Involvement from senior leaders is not just encouraged but necessary for a program like this to be successful. Their support and guidance during the process gives employees a feeling that they are valued and their progress matters. It exposes them to a senior way of thinking, where processes and ideas are alternative to what they are used to in their normal role.
Framework for a high potential leadership program should be accessible to all parties involved so everyone can see timescales and expectations for various training modules. It acts as a measurable device which is incredibly useful when there are talks of succession planning in the future.
Alongside this, full access to modules should be given to high potential employees for the duration of a program, inclusive of e-courses and e-learning modules, internal management systems and training or dummy programs. Allow reading to take place at any time improves and increases the learning curve and lets candidates in the program solidify their understanding of content in various modules.
Mentoring programs are other options for HiPos, where they have exposure to top executives or people in senior roles. This kind of exposure is definitely valuable for those who have been established in the “exceeding expectations” category of potentials as the investment is not for the short-term or for those unsure of their future within the company.

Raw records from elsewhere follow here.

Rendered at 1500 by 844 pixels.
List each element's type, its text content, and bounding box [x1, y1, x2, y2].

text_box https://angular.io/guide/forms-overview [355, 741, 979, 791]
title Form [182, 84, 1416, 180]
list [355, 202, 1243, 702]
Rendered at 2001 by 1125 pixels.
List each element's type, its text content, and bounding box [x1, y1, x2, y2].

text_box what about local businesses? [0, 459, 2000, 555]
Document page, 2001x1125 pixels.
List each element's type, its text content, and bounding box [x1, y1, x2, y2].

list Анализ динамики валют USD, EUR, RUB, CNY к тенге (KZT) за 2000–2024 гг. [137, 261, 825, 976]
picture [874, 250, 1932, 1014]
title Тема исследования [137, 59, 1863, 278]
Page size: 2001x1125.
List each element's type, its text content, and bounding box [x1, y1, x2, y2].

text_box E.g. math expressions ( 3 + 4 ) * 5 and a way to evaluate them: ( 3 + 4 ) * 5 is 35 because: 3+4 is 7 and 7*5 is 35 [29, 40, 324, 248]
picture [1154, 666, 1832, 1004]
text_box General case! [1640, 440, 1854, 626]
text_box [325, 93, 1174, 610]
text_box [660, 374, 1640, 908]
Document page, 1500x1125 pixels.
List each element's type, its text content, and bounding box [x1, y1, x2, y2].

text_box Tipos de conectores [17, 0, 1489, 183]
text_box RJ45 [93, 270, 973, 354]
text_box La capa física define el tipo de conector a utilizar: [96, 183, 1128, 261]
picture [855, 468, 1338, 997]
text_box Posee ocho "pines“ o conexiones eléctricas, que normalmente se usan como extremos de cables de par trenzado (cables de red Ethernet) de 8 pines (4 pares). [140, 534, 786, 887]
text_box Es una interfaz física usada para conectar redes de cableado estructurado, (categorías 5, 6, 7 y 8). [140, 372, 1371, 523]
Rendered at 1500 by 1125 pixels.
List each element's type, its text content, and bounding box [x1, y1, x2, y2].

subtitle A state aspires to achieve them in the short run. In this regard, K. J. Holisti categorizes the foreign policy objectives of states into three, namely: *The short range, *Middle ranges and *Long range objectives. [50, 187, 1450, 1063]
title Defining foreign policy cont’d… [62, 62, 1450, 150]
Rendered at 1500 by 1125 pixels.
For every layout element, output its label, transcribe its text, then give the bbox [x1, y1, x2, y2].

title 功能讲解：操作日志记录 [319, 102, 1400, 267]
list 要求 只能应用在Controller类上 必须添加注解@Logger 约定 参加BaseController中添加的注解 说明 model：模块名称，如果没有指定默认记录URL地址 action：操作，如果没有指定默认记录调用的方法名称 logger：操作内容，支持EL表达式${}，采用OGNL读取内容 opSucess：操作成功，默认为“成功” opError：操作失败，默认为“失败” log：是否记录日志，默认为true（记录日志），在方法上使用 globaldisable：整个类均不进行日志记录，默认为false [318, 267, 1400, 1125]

Rewarding High Potential Employees
Good rates of pay and increased benefits within a company are a great way to tell employees that they are valued, but it can be a tricky way to manage high potential employees and keep them engaged with a program. How much is enough? Is it going to conflict with other wages? It opens up a conversation about pay and reward that should be decided on a structured basis, or it could get messy.
There are other ways to keep engagement and drive moving forward without taking advantage of employees’ hard work, and instead making sure it is mutually beneficial.
Tell them they are valued – This seems quite obvious, but it is quite common for managers to either forget to share this information or to withhold the information until they are sure. There is no reward in keeping an employee with high potential in the dark about their ability and that it has been noticed by the people that matter to their career.
The reward in itself can be the boost in confidence from knowing they are valued, which in turn drives them to work harder toward their goal. In terms of employee retention, this tip cannot be ignored.
Create specific action plans – They want to be supported and want to know what the next step is and cannot do this without having a proposed plan that shows their company is invested in them. The reward is in taking the next step, which is usually new territory, helping to avoid stagnant work environments and less than enthusiastic feelings toward their job.
Give them some real responsibility – This one you have to be careful of so that you are giving them a taster of the type of work they are training for but without taking advantage of their position and job expectations.
While it is good to have someone enthusiastic about learning and taking on new opportunities, the reward is balance between providing the scope for learning a new or more senior role while reflecting it in their pay and benefits.
High potential employees are the future of current business practices, and someday with the right support, training framework and opportunities they will become leaders that have been built on today’s ideologies.
Set clear expectations from the beginning with all employees and let your employees know the criteria of what you are looking for in potential leaders. The groundwork has to be set to begin with for employees with high potential to know what they are driving toward.